La scenografia è semplice e immediata: nel palcoscenico è presente una piccola struttura che rappresenta la “piattaforma dei guitti”, ovvero una sorta di impalcatura che veniva allestita nelle piazze dell’ epoca rinascimentale. Qui i guitti, gli “attori di strada”, mettevano in scena le loro opere per tutti i cittadini, che talvolta li deridevano per le scarse capacità dimostrate nella recitazione. La scelta di questa scenografia vuole sottolineare il “teatro nel teatro” tanto voluto da Shakespeare: un teatro che non è più qualcosa di inafferrabile per la gente comune, ma che diventa accessibile per qualsiasi individuo che voglia sentirsi per un momento l’eroe di una vicenda. Un teatro che si mette a confronto con la realtà quotidiana e che non è più linea separatrice tra la “corte”  e il popolo, ma elemento che mette questi in comune, dove ognuno, come in un sogno, può essere per qualche minuto il protagonista di una storia frutto della propria fantasia.

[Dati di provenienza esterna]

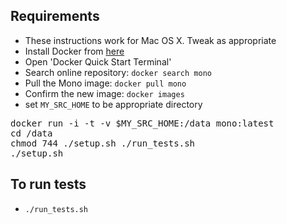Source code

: 
## Requirements

* These instructions work for Mac OS X. Tweak as appropriate
* Install Docker from [here](https://www.docker.com/) 
* Open 'Docker Quick Start Terminal'
* Search online repository: `docker search mono`
* Pull the Mono image: `docker pull mono` 
* Confirm the new image: `docker images`
* set `MY_SRC_HOME` to be appropriate directory

<pre>
docker run -i -t -v $MY_SRC_HOME:/data mono:latest
cd /data
chmod 744 ./setup.sh ./run_tests.sh
./setup.sh
</pre>

## To run tests

* `./run_tests.sh`
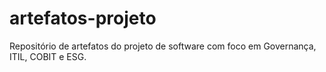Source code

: # artefatos-projeto
Repositório de artefatos do projeto de software com foco em Governança, ITIL, COBIT e ESG.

Gli abiti di scena riprendono la moda cinquecentesca, richiamando lo stile londinese. Il giorno e la notte sono rappresentati tramite l’utilizzo delle luci, molto importanti peraltro anche per i cambi di scena: le tende si chiudono e nel teatro cala il buio per alcuni minuti. Poco dopo inizia così la scena successiva con i buffi dialoghi shakespiriani che vengono semplicemente tagliati da Elena Scialla, mantenendo di conseguenza le battute originali. Gli attori si destreggiano bene con esse dando un’interpretazione il più coerente possibile coi personaggi immaginati dal drammaturgo britannico, sfoggiando un’inglese maccheronico che diventa molto divertente nella commedia.

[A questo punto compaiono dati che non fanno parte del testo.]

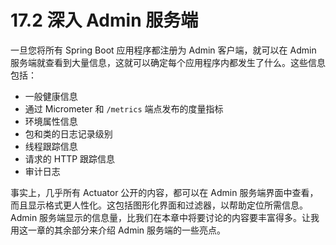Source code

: # 17.2 深入 Admin 服务端

一旦您将所有 Spring Boot 应用程序都注册为 Admin 客户端，就可以在 Admin 服务端就查看到大量信息，这就可以确定每个应用程序内都发生了什么。这些信息包括：

* 一般健康信息
* 通过 Micrometer 和 `/metrics` 端点发布的度量指标
* 环境属性信息
* 包和类的日志记录级别
* 线程跟踪信息
* 请求的 HTTP 跟踪信息
* 审计日志

事实上，几乎所有 Actuator 公开的内容，都可以在 Admin 服务端界面中查看，而且显示格式更人性化。这包括图形化界面和过滤器，以帮助定位所需信息。Admin 服务端显示的信息量，比我们在本章中将要讨论的内容要丰富得多。让我用这一章的其余部分来介绍 Admin 服务端的一些亮点。

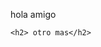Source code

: <!DOCTYPE html>
<html lang="en">
<head>
	<meta charset="UTF-8">
	<title>Document</title>
</head>
<body>
    <p>hola amigo</p>

    

    <h2> otro mas</h2>
	
</body>
</html>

Da ricordare che l’intera rappresentazione è in lingua originale, è che pertanto necessaria una lettura anticipata del testo dell’opera, poiché alcuni detti londinesi possono risultare di difficile comprensione anche per le persone più portate nella lingua anglosassone. Questo può diventare un ostacolo per i ragazzi che, anche se adeguatamente preparati in classe per la visione dello spettacolo, possono trovarsi in difficoltà di fronte a questo tipo di riproduzione. Ad ogni modo vedere la messa in scena può sicuramente aiutare ad interpretare il testo che, grazie ai movimenti e alle espressioni degli attori, risulta essere più semplice, permettendo un maggiore coinvolgimento da parte del pubblico.